STUDY: PERSONAL AUTO RATES ENTERING ERA OF MODERATION

STUDY: PERSONAL AUTO RATES ENTERING ERA OF MODERATION

A combination of fiscal conservatism and hunger for profits as companies compete for market share in personal auto insurance is keeping rate increases to reasonable levels, a Conning & Co. study found.

"There will be rate increases, but they will be not as aggressive as those taken otherwise," Claude A. Fongemie, a vice president at the Hartford, Conn.-based research firm, said Friday.While results will begin to deteriorate in this line of business, the study says, the personal auto industry will return to shorter, more muted cycles, such as those seen before the 1970s, when trends were driven by real market forces rather than high inflation and interest rates.

The study, released Friday, is based on information gleaned from 57 companies that span the spectrum of insurance companies based on size, location and percentage of autos insured.

"Competition is beginning to intensify, and it is starting to compress rates a bit," said Mr. Fongemie, as some companies move into this line of business and others leave less-profitable areas and devote more capacity to auto insurance. "Big companies like Aetna that withdrew from the market are now taking another look, but going into selected markets."

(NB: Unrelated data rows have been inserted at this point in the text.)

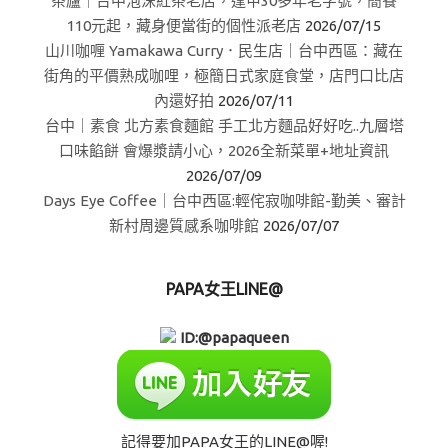
茶廬｜台中泡沫紅茶老店，逢甲30多年老字號，簡餐
110元起，藏身便當街的個性派老店
2026/07/15
山川咖喱 Yamakawa Curry．民生店｜台中西區：藏在
街角的平價熟成咖哩，極簡日式家庭食堂，店門口比店
內還好拍
2026/07/11
台中｜素食 北方素食麵館 手工北方麵品好好吃..九層塔
口味餡餅 會爆漿請小心，2026全新菜單+地址資訊
2026/07/09
Days Eye Coffee｜台中西區:輕侘寂咖啡館-勤美、審計
新村周邊質感系咖啡館
2026/07/07
PAPA女王LINE@
ID:@papaqueen
記得要加PAPA女王的LINE@喔!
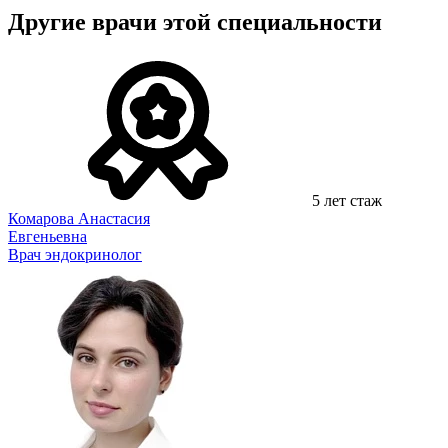
Другие врачи этой специальности
5 лет стаж
Комарова Анастасия
Евгеньевна
Врач эндокринолог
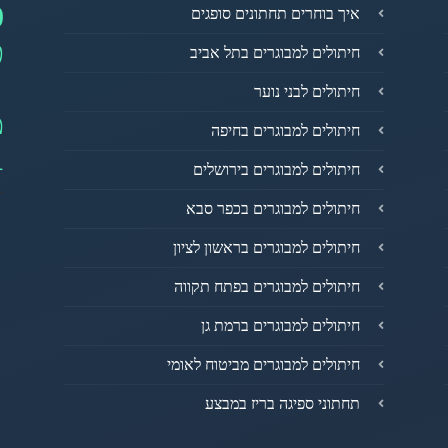
0
איך בוחרים תחתונים סופגים
פ
חיתולים למבוגרים בתל אביב
חיתולים לבני נוער
מ
חיתולים למבוגרים בחיפה
1
חיתולים למבוגרים בירושלים
חיתולים למבוגרים בכפר סבא
חיתולים למבוגרים בראשון לציון
חיתולים למבוגרים בפתח תקווה
חיתולים למבוגרים ברמת גן
חיתולים למבוגרים מביטוח לאומי
תחתוני ספיגה בריז במבצע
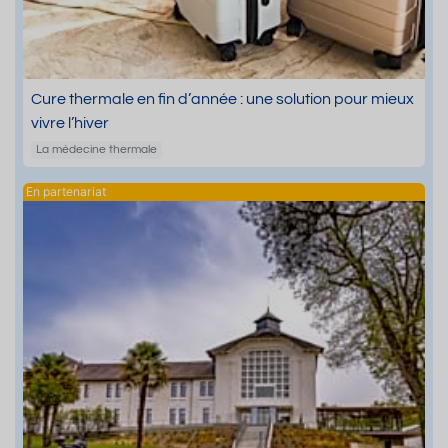
Cure thermale en fin d’année : une solution pour mieux
vivre l’hiver
La médecine thermale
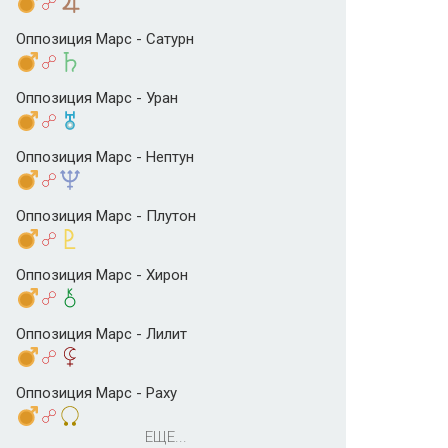
Оппозиция Марс - Сатурн
Оппозиция Марс - Уран
Оппозиция Марс - Нептун
Оппозиция Марс - Плутон
Оппозиция Марс - Хирон
Оппозиция Марс - Лилит
Оппозиция Марс - Раху
ЕЩЕ...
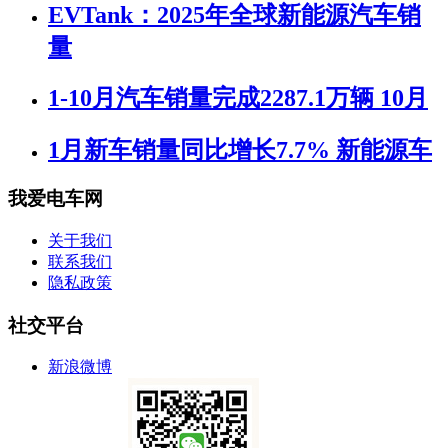
EVTank：2025年全球新能源汽车销
量
1-10月汽车销量完成2287.1万辆 10月
1月新车销量同比增长7.7% 新能源车
我爱电车网
关于我们
联系我们
隐私政策
社交平台
新浪微博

Most telling, Mr. Fongemie said, is that while insurance executives surveyed believe the overall auto market will grow very slowly over the next couple of years, "they will be faster. The industry's loss ratios will worsen, but their own (company's ratio) is getting better. That's a sure sign the cycle is turning. If they are more optimistic about their own loss ratios, they will be not as aggressive on increasing prices."

At the same time, the survey found that the fiscal conservatism of the 1990s, along with such developments as regulatory reform, safer cars, growing markets for nonstandard auto coverage and better claim settlement practices, are leading to improved loss ratios.

"This is very normal part of the personal auto-insurance cycle," Mr. Fongemie said. "This is all good for the consumer and, to the extent the cycle does go back to being more regular, it is also good news for insurers."

The study also found that the growing use of managed health care has reduced the use of medical services and helped keep down the rising medical portion of auto insurance. In addition, it said, auto-insurance reforms in a few states have had a "positive influence on claim frequency and severity."